This is a Literary Cities postcard from Karratha, by Megan Hippler.  


When my employer in San Francisco sent me to Karratha for a month, they didn’t know their algae farm on the edge of town held a growing community. The dirt was the brightest red I’d ever seen, the kangaroos and jabirus strolled between our ponds alert but fearless, and the sky was grand without the high rises or mountains I’d always known. The location was stunning, but the people made it worth staying. We spent our days in labs, in ponds, or monitoring centrifuges, but in the evening, everyone but management wandered back to the crib room and our dongas, the portable buildings divided into single bedrooms. There, we became people again. We danced on the sidewalks, coordinated to find the snake living under the dongas, and dragged our desk chairs into the parking lot to watch the satellites cross the sky.

That July dragged on in the best way it could.

Back in San Francisco, I stunned my employer when I asked to return to Karratha immediately. They had never sent anyone happy to stay for an entire month, so they weren’t going to let it pass if I wanted to move there indefinitely. I spent the time in America filing for visas, packing up the apartment, messaging the friends I’d left in Karratha, and dreaming of the laughter in the kitchen, the goannas in the shed, and the people I wanted to see again.

By the time I returned, the community had grown and become even more international as backpackers flocked to the site to complete the hours of rural work required to extend their visas for another year. They analyzed samples, maintained pumps, or raked algae paste in the scorching heat.

We had the Filipino painter who transformed the bathroom in her shared donga into a place to make her oil-painted portraits come to life until the fire marshall ruled two people couldn’t share dongas anymore. The American woman on night shift made her own pasta and cakes, and once made crepes at midnight for anyone still in the kitchen. The Irish carpenter built a deck to extend our living space and a functional pool table to keep us entertained. The French artist painted the inside of his camper van while the French hairdresser had a line of people asking for cuts and dyes. The Portuguese man cooked for anyone around, and the Australian sparky helped us set up the movie projector we would pinch from the conference room each night to broadcast sports matches from Premier League Soccer and Irish hurling to Indian cricket and Rugby Union.

We were all people intentionally displaced from our homelands sharing a single kitchen.

Playing golf became popular for a while as we hit balls from the elevated cyclone-safe land toward the evaporation ponds. Someone was always ready for a game of Spoons or Uno or Cards Against Humanity, and we often played the same board game three or four times a week.

- [TASKS TO COMPLETE]:
- 1) Reproduce the Karratha postcard word for word, starting at "That July dragged" and ending at "the scorching heat.".
- 2) Name every kind of animal mentioned in the Karratha postcard.

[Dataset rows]
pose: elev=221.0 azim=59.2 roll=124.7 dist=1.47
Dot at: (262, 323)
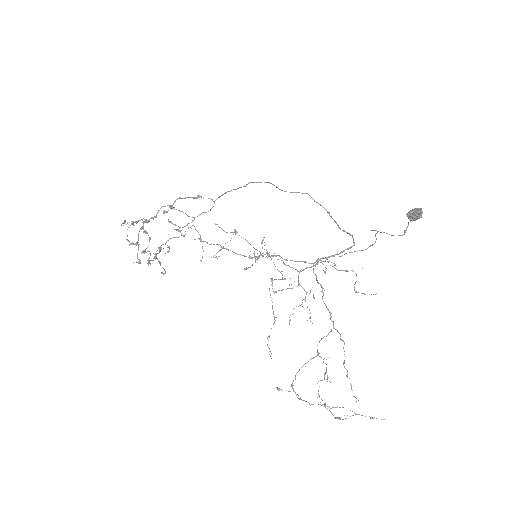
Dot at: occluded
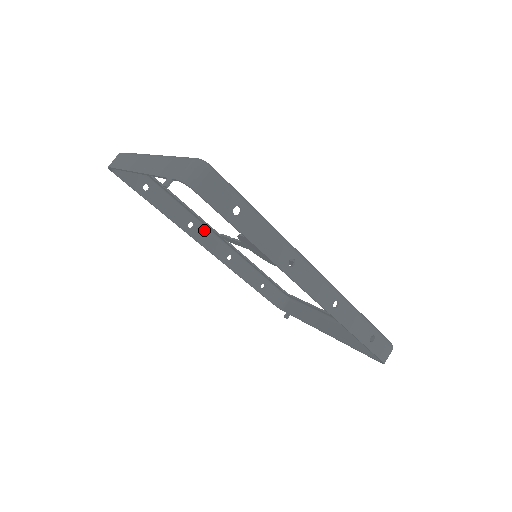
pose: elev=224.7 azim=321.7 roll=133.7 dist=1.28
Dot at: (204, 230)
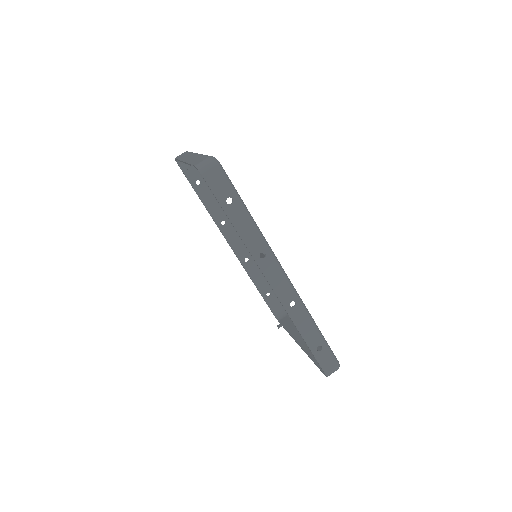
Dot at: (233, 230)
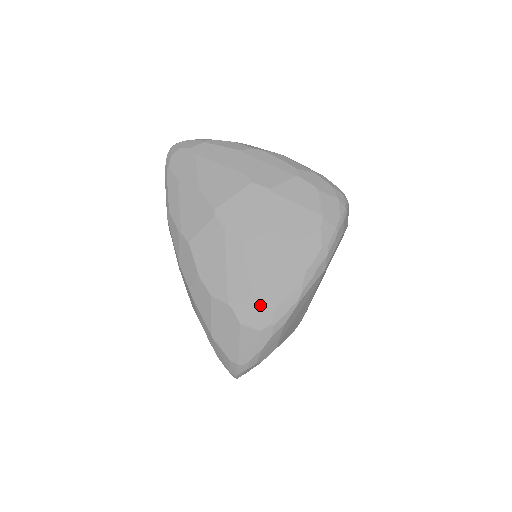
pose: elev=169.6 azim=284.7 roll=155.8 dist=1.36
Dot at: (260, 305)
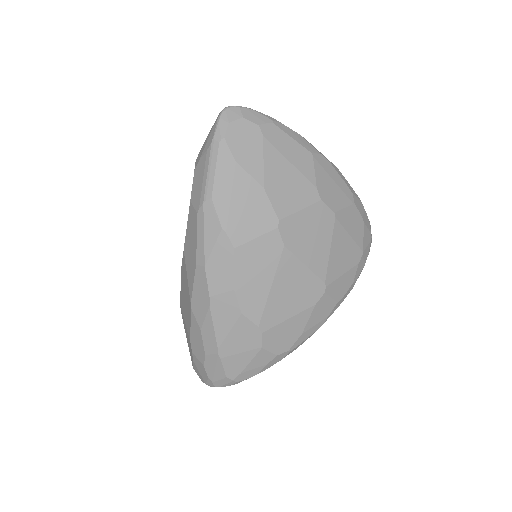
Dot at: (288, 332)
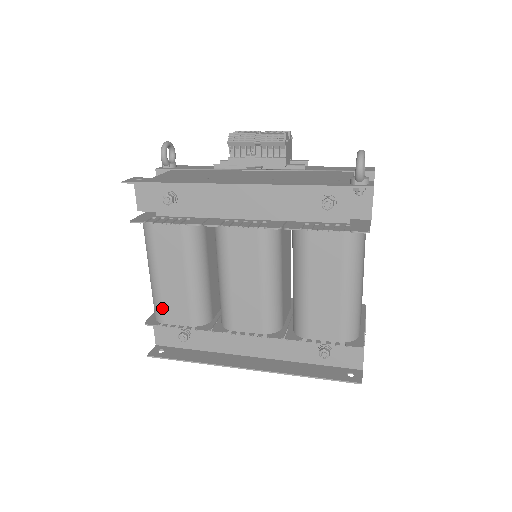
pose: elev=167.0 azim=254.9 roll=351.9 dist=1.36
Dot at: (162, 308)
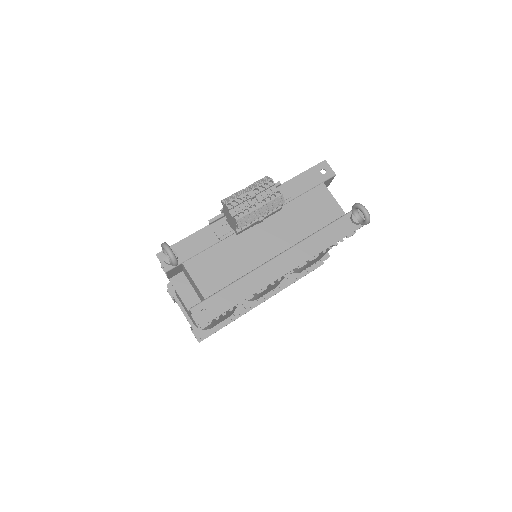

- [RESPONSES TO THE EXERCISE]:
- 1)
That July dragged on in the best way it could.

Back in San Francisco, I stunned my employer when I asked to return to Karratha immediately. They had never sent anyone happy to stay for an entire month, so they weren’t going to let it pass if I wanted to move there indefinitely. I spent the time in America filing for visas, packing up the apartment, messaging the friends I’d left in Karratha, and dreaming of the laughter in the kitchen, the goannas in the shed, and the people I wanted to see again.

By the time I returned, the community had grown and become even more international as backpackers flocked to the site to complete the hours of rural work required to extend their visas for another year. They analyzed samples, maintained pumps, or raked algae paste in the scorching heat.

- 2) kangaroos, jabirus, a snake, goannas